Foto: Divulgação / NASA
A NASA divulgou uma nova representação da Terra, construída ao longo de 15 anos a partir de mais de 1 bilhão de observações, feitas por 19 satélites. A imagem, que chama atenção pelo formato irregular, não demonstra a aparência da Terra, mas sim o geoide, retratando o comportamento do campo gravitacional do planeta.
O geoide representa como seria a superfície da Terra caso os oceanos permanecessem imóveis, sem influências como marés, correntes ou ventos. No modelo, a forma o do planeta é determinada pela distribuição de massa interior, como as rochas, água subterrânea e o magma.
Para que as diferenças sejam perceptíveis, a imagem amplia as variações entre 7 e 10 mil vezes, destacando pequenas alterações na força da gravidade da Terra.
Regiões com maior concentração de massa, como o Himalaia e a Cordilheira dos andes, aparecem em tons avermelhados, porque exercem maior força gravitacional. Já áreas com menor concentração, como partes do Oceano Índico, aparecem na cor azul.
A representação reúne dados das missões GOCE, da Agência Espacial Europeia (ESA), e GRACE, desenvolvida pela NASA junto ao Centro Aeroespacial Alemão.
Segundo Michael Watkins, do Laboratório de Propulsão a Jato (JPL) da NASA, o campo gravitacional do planeta não é estático e sofre constantes alterações, principalmente pelo deslocamento de água.
"O campo gravitacional da Terra muda de mês para mês, principalmente devido à massa da água se movendo sobre a superfície", disse.

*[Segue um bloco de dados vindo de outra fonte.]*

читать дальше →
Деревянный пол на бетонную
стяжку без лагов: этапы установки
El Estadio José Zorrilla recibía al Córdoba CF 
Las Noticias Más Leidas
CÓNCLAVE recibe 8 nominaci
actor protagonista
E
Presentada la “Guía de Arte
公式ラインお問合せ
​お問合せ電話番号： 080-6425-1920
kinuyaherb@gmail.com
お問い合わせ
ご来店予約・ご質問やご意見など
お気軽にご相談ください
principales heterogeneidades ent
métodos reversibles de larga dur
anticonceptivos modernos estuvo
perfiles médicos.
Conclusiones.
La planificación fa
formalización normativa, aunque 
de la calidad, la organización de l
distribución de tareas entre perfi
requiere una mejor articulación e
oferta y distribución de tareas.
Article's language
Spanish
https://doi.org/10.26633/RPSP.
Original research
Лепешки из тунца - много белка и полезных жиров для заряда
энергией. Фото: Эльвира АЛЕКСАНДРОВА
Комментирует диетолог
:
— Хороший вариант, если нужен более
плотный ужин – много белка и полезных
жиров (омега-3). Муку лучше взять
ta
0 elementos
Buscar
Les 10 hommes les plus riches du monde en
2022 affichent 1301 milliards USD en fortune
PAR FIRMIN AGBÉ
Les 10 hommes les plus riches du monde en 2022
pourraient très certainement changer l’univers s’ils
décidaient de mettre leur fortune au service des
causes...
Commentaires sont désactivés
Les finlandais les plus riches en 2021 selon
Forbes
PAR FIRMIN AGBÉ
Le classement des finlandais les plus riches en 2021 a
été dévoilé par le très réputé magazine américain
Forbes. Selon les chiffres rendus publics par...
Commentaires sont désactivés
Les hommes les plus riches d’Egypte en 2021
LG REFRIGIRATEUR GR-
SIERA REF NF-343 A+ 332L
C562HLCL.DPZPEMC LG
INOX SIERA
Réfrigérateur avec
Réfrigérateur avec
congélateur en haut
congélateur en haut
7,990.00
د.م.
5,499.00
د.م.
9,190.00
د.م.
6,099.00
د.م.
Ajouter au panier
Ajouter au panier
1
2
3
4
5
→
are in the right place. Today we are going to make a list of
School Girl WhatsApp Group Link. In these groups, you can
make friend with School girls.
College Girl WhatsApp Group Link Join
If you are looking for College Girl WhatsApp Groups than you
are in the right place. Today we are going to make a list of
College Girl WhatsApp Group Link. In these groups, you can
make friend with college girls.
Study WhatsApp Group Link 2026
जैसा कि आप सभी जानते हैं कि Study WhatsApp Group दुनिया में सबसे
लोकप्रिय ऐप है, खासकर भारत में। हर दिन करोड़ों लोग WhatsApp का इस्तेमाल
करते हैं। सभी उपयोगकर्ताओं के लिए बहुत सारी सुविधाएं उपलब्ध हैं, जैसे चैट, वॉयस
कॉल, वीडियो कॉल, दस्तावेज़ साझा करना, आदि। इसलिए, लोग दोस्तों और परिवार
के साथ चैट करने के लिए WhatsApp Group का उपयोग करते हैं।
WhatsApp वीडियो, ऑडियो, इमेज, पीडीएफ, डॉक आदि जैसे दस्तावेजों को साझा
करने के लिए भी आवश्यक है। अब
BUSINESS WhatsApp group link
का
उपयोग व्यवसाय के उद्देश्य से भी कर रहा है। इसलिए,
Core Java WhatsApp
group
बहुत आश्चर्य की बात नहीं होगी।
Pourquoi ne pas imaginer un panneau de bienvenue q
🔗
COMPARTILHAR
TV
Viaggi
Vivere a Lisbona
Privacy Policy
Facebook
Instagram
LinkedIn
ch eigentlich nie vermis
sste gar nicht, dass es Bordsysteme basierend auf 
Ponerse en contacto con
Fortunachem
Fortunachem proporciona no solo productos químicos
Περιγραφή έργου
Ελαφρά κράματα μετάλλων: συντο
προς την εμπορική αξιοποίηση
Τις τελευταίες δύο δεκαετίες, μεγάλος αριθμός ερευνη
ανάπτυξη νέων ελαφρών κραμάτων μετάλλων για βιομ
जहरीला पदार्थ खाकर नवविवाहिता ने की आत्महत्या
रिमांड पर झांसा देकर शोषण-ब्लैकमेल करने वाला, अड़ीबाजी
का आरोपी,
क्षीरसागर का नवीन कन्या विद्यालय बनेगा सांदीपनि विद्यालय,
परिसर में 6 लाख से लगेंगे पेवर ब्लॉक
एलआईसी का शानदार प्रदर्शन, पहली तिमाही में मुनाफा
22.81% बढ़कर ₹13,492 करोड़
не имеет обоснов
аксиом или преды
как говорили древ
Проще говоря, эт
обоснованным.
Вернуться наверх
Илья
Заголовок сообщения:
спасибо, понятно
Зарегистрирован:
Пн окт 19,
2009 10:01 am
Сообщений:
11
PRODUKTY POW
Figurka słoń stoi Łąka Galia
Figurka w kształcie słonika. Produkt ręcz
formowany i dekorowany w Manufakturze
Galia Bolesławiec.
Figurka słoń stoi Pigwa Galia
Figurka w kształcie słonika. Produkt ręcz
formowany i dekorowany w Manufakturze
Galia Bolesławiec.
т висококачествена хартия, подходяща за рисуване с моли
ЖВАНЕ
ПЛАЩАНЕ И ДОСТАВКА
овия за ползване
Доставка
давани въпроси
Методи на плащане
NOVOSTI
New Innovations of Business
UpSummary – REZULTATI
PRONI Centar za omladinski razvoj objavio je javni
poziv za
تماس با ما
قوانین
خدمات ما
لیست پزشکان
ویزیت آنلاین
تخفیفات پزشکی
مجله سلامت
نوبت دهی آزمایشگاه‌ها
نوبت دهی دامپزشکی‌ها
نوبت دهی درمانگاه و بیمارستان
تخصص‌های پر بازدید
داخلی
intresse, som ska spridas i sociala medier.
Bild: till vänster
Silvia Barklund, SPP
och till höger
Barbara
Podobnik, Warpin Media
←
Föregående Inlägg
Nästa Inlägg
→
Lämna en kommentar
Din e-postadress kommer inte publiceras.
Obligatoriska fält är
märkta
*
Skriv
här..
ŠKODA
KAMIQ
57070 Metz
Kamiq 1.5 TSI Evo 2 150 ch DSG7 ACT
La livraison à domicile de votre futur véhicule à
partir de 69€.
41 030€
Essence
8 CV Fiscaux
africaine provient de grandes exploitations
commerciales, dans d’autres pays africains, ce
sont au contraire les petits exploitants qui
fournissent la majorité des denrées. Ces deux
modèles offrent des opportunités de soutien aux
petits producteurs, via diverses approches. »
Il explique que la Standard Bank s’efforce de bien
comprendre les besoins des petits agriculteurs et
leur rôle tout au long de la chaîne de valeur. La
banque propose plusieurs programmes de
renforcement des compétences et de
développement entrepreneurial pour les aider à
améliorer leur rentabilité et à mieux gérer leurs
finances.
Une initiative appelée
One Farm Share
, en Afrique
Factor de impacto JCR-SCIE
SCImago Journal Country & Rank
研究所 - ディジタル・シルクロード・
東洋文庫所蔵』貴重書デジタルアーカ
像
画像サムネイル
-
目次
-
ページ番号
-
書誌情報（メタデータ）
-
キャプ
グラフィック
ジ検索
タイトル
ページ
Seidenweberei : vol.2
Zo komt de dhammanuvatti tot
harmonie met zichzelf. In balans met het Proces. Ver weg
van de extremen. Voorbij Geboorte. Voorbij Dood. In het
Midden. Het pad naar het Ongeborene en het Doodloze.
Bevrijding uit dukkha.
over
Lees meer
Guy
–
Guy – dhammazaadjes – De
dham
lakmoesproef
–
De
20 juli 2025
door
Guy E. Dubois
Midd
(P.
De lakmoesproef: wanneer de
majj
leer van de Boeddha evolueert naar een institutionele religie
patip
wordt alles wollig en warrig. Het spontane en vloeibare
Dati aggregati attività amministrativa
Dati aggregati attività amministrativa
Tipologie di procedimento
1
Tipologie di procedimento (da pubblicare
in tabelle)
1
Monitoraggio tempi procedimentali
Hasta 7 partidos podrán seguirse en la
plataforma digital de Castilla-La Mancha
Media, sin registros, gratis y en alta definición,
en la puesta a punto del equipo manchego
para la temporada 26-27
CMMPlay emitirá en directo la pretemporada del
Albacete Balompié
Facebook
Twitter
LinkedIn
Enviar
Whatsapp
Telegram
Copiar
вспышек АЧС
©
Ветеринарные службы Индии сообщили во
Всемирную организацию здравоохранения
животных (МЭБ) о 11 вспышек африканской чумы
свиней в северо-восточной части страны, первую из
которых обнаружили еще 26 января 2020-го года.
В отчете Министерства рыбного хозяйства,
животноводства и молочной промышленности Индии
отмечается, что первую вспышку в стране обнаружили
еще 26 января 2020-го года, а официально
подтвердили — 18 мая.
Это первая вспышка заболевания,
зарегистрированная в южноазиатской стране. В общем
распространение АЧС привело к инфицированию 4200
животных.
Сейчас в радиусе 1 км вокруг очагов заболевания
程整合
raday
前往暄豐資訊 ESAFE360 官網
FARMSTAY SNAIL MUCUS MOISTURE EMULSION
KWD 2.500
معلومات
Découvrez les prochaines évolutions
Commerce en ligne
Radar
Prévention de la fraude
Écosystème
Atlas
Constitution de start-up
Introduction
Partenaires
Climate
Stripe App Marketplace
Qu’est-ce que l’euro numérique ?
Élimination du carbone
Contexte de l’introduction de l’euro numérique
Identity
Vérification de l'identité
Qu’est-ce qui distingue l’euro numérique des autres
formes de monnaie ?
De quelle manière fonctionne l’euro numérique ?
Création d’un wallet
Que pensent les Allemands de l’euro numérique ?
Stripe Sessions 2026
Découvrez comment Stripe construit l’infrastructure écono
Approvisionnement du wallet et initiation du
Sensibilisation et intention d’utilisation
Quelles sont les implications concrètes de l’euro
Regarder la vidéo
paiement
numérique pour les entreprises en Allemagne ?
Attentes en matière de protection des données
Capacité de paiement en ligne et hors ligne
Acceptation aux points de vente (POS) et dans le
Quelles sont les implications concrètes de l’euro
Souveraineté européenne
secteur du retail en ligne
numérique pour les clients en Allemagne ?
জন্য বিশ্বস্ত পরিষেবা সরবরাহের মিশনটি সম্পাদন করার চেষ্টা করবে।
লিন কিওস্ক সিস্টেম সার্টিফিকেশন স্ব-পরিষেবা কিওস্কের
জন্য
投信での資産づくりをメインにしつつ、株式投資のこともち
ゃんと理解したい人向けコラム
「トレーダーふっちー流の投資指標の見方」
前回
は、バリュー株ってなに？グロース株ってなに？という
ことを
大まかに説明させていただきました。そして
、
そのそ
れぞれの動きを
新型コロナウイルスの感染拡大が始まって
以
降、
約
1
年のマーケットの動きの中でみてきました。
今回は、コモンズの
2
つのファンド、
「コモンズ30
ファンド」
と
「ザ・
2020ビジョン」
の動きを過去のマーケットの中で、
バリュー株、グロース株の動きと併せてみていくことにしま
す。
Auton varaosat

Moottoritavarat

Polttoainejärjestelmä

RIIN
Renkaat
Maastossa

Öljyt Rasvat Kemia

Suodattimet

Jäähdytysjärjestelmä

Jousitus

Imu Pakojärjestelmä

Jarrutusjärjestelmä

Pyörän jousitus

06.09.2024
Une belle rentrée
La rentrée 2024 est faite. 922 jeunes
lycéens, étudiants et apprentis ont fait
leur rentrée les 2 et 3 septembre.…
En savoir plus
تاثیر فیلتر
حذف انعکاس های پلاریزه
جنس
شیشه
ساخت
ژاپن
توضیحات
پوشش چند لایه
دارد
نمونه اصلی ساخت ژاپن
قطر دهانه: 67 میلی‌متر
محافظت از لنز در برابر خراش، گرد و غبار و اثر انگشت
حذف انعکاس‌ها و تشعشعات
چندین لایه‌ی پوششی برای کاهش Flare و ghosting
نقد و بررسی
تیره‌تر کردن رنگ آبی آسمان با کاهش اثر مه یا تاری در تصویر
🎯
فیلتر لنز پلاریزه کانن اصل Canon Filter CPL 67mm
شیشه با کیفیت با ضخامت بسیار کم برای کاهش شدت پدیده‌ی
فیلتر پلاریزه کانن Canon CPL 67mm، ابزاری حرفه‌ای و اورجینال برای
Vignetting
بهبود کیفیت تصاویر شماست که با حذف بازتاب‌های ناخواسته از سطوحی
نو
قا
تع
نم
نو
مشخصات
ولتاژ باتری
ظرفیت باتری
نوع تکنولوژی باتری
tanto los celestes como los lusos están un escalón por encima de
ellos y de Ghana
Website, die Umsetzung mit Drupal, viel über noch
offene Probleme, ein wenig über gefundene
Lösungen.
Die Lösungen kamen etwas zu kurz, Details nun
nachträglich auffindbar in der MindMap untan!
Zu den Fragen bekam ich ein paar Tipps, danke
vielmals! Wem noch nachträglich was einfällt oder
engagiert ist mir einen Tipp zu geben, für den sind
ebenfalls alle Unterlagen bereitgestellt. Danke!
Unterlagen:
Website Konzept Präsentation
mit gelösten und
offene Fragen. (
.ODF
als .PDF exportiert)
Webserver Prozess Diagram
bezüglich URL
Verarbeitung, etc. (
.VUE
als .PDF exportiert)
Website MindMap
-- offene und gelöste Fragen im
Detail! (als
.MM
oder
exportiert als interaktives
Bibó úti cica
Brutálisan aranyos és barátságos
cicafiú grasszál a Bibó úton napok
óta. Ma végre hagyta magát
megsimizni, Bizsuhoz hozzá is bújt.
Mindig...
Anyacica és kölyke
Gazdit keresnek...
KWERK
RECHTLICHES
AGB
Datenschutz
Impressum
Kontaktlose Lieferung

A missão GRACE utilizou dois satélites para detectar pequenas variações na gravidade, voando separados por cerca de 220 quilômetros. Foi possível rastrear mudanças provocadas por chuvas, geleiras, águas subterrâneas e oceanos.
Este tipo de representação é utilizado para monitorar o ciclo da água, acompanhar o derretimento de geleiras, medir precisamente a elevação do nível dos oceanos e estimar reservas subterrâneas.